Mark V. Somebody there is going to be making some sort of organic dog treats.
Mark S. Yeah, absolutely.
Mark V. But this is just a little plug for this thing, if you have some of those local, you got to check it out and see if there is an Apparel Decorator there and if you think it is profitable to be there because the events like these are not quite fully tapped out yet.
Mark S. And let’s talk about the “R” value for this stuff at the end because I think that’s a big deal especially if you pick these events. And the great thing about an events (whatever it is) is you can do the math in advance again on what the cost is going to be, because you’re going to spend money on a 10/10 booth or a table or a tent and you’re going to know exactly what that is, it can range anywhere from a 100 dollars to 10,000 dollars which I think probably an average is about a 1000. That fair, does that seam good or is that a little high?
Mark V. Well, it really depends on what we are talking about. I don’t believe that a local farmer’s market…
Mark S. is not going to be a 1000 dollars … right.
Mark V. However if it is a massive community event where they are expecting 10,000 people
Mark S. Right.
Mark V. Or particular trade show or something like that, yeah I mean you can spend a thousand or yeah.

◆ Apply what you read ◆
1. Output everything from "Mark V. Somebody" down to "tapped out yet." in the conversation about selling at local events, word for word.
2. Give everything in the rows below, from the line that contains "lorés. Il permet" down to the line that contains "les propriétés détergentes du produit final.", as a JSON list of strings with one string per line and blank lines left out.

Dataset entries
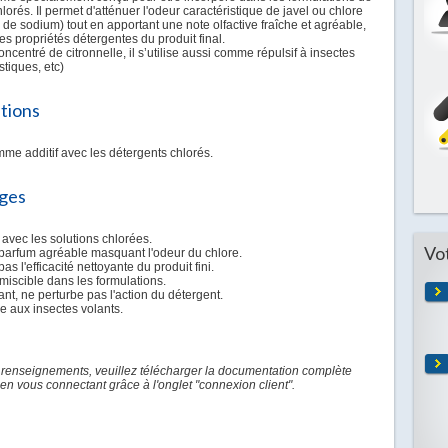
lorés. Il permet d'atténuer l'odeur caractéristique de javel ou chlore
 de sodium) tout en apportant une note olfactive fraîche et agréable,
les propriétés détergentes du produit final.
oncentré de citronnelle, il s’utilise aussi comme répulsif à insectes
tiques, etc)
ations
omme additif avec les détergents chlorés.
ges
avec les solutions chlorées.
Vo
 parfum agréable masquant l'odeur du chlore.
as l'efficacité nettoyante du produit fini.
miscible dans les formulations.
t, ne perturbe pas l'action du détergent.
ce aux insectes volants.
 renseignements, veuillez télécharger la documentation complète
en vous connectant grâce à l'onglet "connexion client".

...

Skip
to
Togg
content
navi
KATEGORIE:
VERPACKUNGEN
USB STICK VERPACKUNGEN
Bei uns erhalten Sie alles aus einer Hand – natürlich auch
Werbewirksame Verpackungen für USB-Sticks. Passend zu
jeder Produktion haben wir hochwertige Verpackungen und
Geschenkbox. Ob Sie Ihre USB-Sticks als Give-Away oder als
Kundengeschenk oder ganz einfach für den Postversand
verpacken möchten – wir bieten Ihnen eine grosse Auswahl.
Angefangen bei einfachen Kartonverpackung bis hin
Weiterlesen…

==

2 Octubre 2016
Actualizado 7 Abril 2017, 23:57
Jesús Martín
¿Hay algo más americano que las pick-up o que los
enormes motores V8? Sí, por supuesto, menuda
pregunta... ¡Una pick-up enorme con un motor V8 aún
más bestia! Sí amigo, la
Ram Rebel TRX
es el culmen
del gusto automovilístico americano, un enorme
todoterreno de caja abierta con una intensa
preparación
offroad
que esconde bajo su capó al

◆ Answers for the exercise ◆
1.
Mark V. Somebody there is going to be making some sort of organic dog treats.
Mark S. Yeah, absolutely.
Mark V. But this is just a little plug for this thing, if you have some of those local, you got to check it out and see if there is an Apparel Decorator there and if you think it is profitable to be there because the events like these are not quite fully tapped out yet.

2.
[
  "lorés. Il permet d'atténuer l'odeur caractéristique de javel ou chlore",
  " de sodium) tout en apportant une note olfactive fraîche et agréable,",
  "les propriétés détergentes du produit final."
]